EMF, according to Lenz’s Law, indicates:
E= -d𝜙/dt
Additionally, in some cases, during the interval time, the current can decrease from the maximum amount of flow to a lower rate. This further signifies that the coil’s magnetic field also decreases to a lower amount and can come down to 0.
In this case, an induced EMF can be shown by:
E= -Ldi/dt
Hence, the value of 𝜙 = L×i
Voltage demanded by the AC source
The amount of voltage required by the AC source when AC voltage is applied to an inductor:
V= L×dt/di
Further, the generated voltage has to be equal to the reverse EMF to maintain the current. Thus, the voltage applied to the coil is:
V= L×di/dt
The relation between the Current and the Voltage along with the coil
When the AC voltage is applied to an inductor, the relationship between the current and the voltage along the coil can be determined:
V= L×di/dt
di/dt= V/L
di/dt= (Vmsinꞷt)/L…. (1)
After integrating equation (1)
i = ∫ [(Vmsinꞷt)/ L]×dt
i = – (Vmcos ꞷt)/ꞷL
i = Vmsin (ꞷt- 90)/ ꞷL
i = imsin (ꞷt- 90)
Here, Vm = Maximum voltage
ꞷ = Angular frequency
im- Maximum Value of Current
The expression for Inductive Reactance
V= Vmsinꞷt
i= imsin( ꞷt – 90)
i = -imcosꞷt
im = Vm/ ꞷL
im = Vm/XL
Where, XL = Inductive Reactance
Inductive reactance XL = ꞷL
Inductive XL = 2πfL
The SI unit of Inductive Reactance is denoted by Ohm. It is equivalent to the frequency of the angular, which means it increases when reactance is increased and decreases when reactance is decreased. Also, if the value of the DC is 0, then XL will also become 0.
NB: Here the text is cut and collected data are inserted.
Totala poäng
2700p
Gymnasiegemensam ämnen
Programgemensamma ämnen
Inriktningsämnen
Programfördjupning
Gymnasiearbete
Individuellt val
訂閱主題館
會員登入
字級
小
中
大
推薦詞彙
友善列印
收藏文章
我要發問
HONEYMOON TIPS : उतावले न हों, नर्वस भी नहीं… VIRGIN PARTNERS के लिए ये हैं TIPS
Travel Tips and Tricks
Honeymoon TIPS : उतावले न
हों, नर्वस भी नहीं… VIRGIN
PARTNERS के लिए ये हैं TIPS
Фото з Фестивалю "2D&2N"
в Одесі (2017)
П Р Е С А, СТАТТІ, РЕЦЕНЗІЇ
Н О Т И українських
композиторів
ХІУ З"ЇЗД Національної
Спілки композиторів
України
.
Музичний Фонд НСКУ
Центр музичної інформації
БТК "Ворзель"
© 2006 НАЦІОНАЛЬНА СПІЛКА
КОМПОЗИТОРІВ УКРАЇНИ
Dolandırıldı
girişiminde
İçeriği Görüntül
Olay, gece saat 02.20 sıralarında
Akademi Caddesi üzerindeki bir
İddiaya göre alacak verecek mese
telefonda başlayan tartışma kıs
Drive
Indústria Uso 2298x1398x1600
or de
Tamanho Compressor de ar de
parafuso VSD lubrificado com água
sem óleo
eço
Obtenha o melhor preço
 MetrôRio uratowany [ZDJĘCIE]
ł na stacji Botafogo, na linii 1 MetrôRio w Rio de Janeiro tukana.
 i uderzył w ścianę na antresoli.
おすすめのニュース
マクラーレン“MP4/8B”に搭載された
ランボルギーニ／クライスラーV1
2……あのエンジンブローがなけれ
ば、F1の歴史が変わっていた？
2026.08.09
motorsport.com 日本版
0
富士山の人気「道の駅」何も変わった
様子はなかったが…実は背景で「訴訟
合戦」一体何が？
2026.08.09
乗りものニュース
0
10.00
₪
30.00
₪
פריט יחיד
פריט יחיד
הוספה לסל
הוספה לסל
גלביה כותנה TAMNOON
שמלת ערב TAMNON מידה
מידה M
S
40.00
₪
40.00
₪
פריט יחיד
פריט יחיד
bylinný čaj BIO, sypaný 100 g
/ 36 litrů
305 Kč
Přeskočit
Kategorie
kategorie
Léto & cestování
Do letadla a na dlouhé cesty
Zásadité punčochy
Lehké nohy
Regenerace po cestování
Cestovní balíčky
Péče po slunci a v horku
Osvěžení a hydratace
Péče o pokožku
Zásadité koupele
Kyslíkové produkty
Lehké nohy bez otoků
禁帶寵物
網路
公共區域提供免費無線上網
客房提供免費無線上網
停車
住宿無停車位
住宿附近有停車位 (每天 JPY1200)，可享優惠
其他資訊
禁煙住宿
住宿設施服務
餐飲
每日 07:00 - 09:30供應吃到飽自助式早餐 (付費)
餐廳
AC voltage applied to an Inductor
The change in electric current through an inductor is used to determine the voltage across it. An inductor is coupled to a completely different voltage source. Assuming that the windings’ resistance is minimal. The inductor gains potential as the current changes. The circuit is completely inductive.
V=Vmsinꞷt
The amplitude of the current is im = Vm/ꞷL
XL denotes the inductive resistance symbol
XL = wL
Thus, im = Vm/XL
However, the above formula used for inductance further helps to denote the same equation for resistance. The SI unit of capacitance is Ohm, which further results in blocking the flow of the energy in a pure circuit of AC voltage applied to an inductor. This, however, takes place when the resistance makes the flow longer in a resistive circuit.
Conclusion
Thus, with the above-mentioned information, it can be clearly indicated that the amount of energy in the circuit is π/2 from the voltage across this capacitor. AC is required to perform all kinds of electrical work as it provides a lot of advantages, one of which is that it can convert the voltage to another by means of transformation. Further, the AC voltage applied to an inductor works on the motive of magnetism that can collect the energy from the current in the form of the magnetic field. Further, the magnetic field is formed inside the inductor when the voltage is passed through the terminals.